» WORK INSTRUCTION: Please pick out and copy every line in the records below that contains the string "Lumezzane". Treat uppercase and lowercase as different.
────
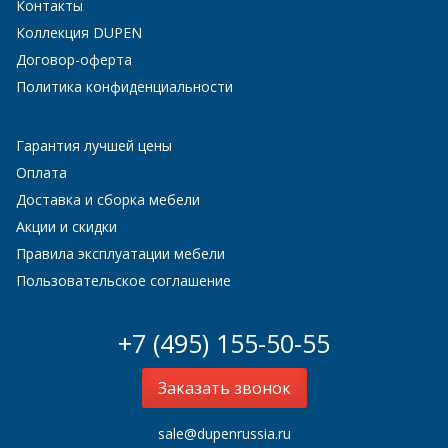
Контакты
Коллекция DUPEN
Договор-оферта
Политика конфиденциальности
Гарантия лучшей цены
Оплата
Доставка и сборка мебели
Акции и скидки
Правила эксплуатации мебели
Пользовательское соглашение
+7 (495) 155-50-55
Заказать звонок
sale@dupenrussia.ru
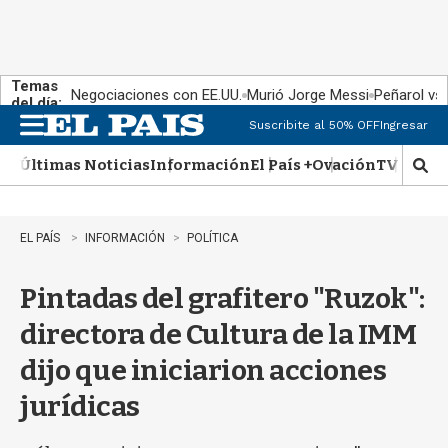
Temas
Negociaciones con EE.UU.
Murió Jorge Messi
Peñarol vs
del día:
Suscribite al 50% OFF
Ingresar
M
e
Últimas Noticias
Información
El País +
Ovación
TV Show
n
M
u
o
s
t
EL PAÍS
INFORMACIÓN
POLÍTICA
r
a
Pintadas del grafitero "Ruzok":
r
b
directora de Cultura de la IMM
�
s
dijo que iniciarion acciones
q
u
jurídicas
e
d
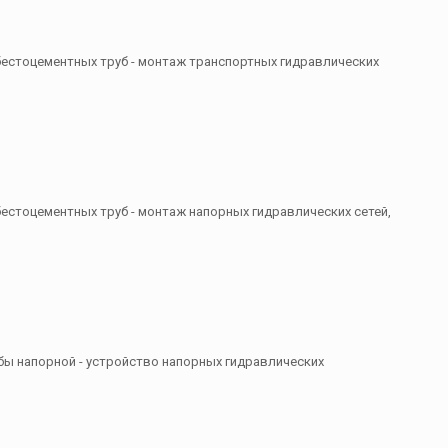
сбестоцементных труб - монтаж транспортных гидравлических
бестоцементных труб - монтаж напорных гидравлических сетей,
убы напорной - устройство напорных гидравлических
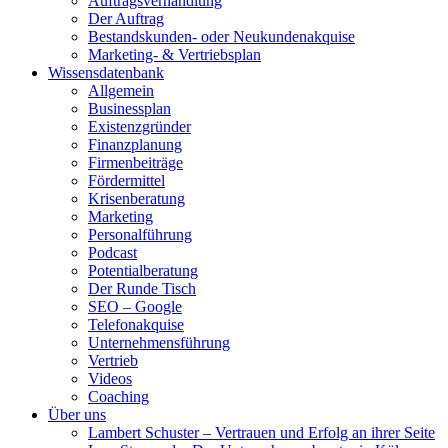
Auftragsverhandlung
Der Auftrag
Bestandskunden- oder Neukundenakquise
Marketing- & Vertriebsplan
Wissensdatenbank
Allgemein
Businessplan
Existenzgründer
Finanzplanung
Firmenbeiträge
Fördermittel
Krisenberatung
Marketing
Personalführung
Podcast
Potentialberatung
Der Runde Tisch
SEO – Google
Telefonakquise
Unternehmensführung
Vertrieb
Videos
Coaching
Über uns
Lambert Schuster – Vertrauen und Erfolg an ihrer Seite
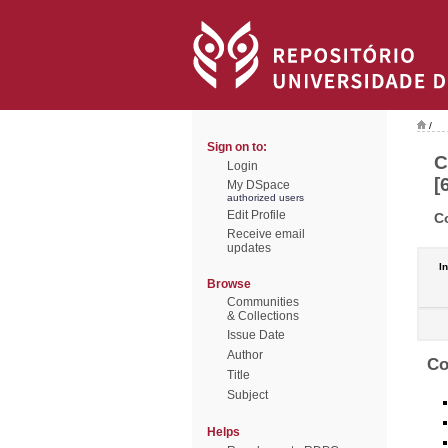
/
Sign on to:
C
Login
[
My DSpace
authorized users
Edit Profile
C
Receive email
updates
In
Browse
Communities
& Collections
Issue Date
Author
Co
Title
Subject
Helps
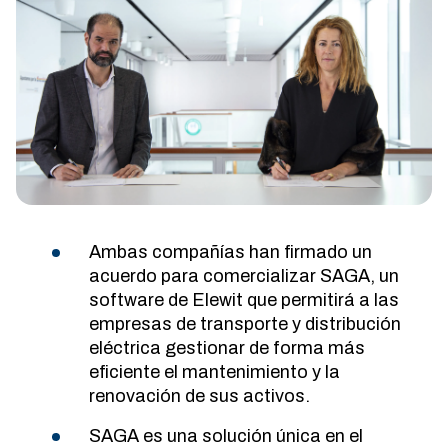
Ambas compañías han firmado un
acuerdo para comercializar SAGA, un
software de Elewit que permitirá a las
empresas de transporte y distribución
eléctrica gestionar de forma más
eficiente el mantenimiento y la
renovación de sus activos.
SAGA es una solución única en el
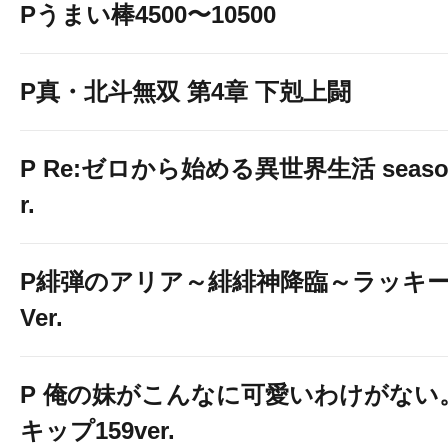
Pうまい棒4500〜10500
P真・北斗無双 第4章 下剋上闘
P Re:ゼロから始める異世界生活 season2
r.
P緋弾のアリア～緋緋神降臨～ラッキ
Ver.
P 俺の妹がこんなに可愛いわけがない。
キップ159ver.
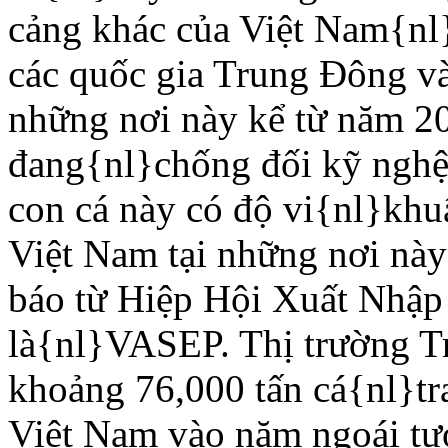
cảng khác của Việt Nam{nl
các quốc gia Trung Ðông v
những nơi này kể từ năm 2
đang{nl}chống đối kỹ nghệ
con cá này có độ vi{nl}khu
Việt Nam tại những nơi này
báo từ Hiệp Hội Xuất Nhập
là{nl}VASEP. Thị trường T
khoảng 76,000 tấn cá{nl}tra
Việt Nam vào năm ngoái t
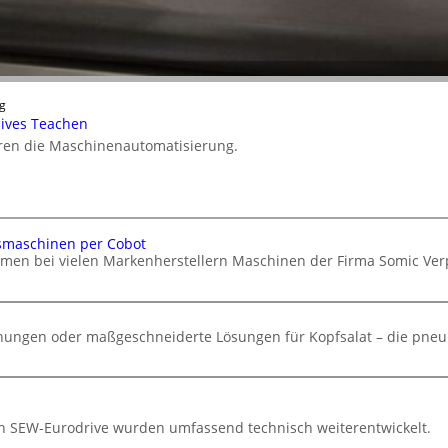
g
nsives Teachen
ieren die Maschinenautomatisierung.
smaschinen per Cobot
hmen bei vielen Markenherstellern Maschinen der Firma Somic V
chungen oder maßgeschneiderte Lösungen für Kopfsalat – die pneu
von SEW-Eurodrive wurden umfassend technisch weiterentwickelt.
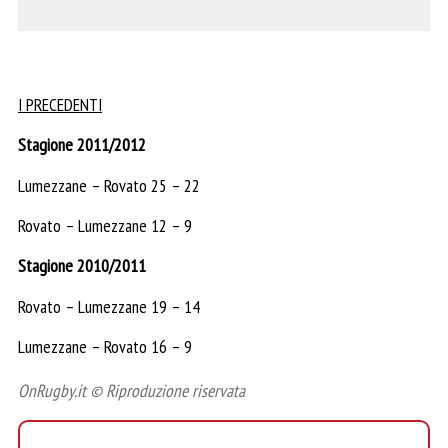
I PRECEDENTI
Stagione 2011/2012
Lumezzane – Rovato 25 – 22
Rovato – Lumezzane 12 – 9
Stagione 2010/2011
Rovato – Lumezzane 19 – 14
Lumezzane – Rovato 16 – 9
OnRugby.it © Riproduzione riservata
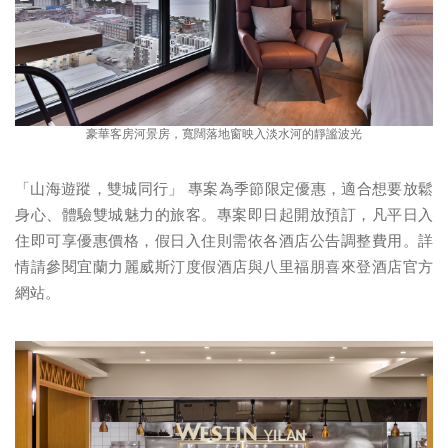
豪華客房河景房，寬闊落地窗映入淡水河的靜謐波光
「山海遊蹤，雙城同行」 專案為季節限定優惠，適合想要放鬆
身心、體驗雙城魅力的旅客。專案即日起開放預訂，凡平日入
住即可享優惠價格，假日入住則需依各酒店公告調整費用。詳
情請參閱宜蘭力麗威斯汀度假酒店與八里福朋喜來登酒店官方
網站。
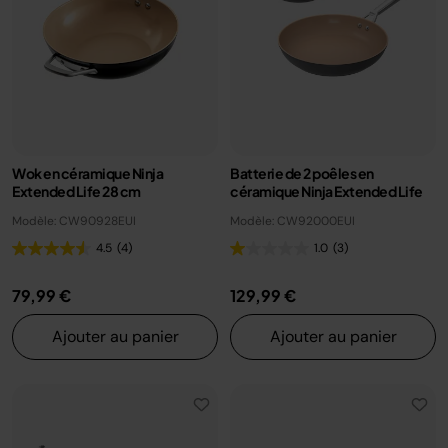
Wok en céramique Ninja
Batterie de 2 poêles en
Extended Life 28 cm
céramique Ninja Extended Life
Modèle: CW90928EUI
Modèle: CW92000EUI
4.5
(4)
1.0
(3)
79,99 €
129,99 €
Ajouter au panier
Ajouter au panier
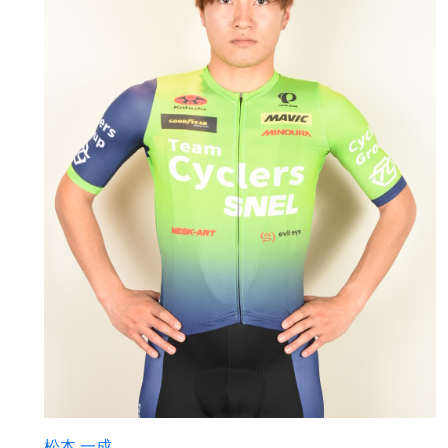
松本 一成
────
» SOLUTION TO THE PROBLEM:
Lumezzane – Rovato 25 – 22
Rovato – Lumezzane 12 – 9
Rovato – Lumezzane 19 – 14
Lumezzane – Rovato 16 – 9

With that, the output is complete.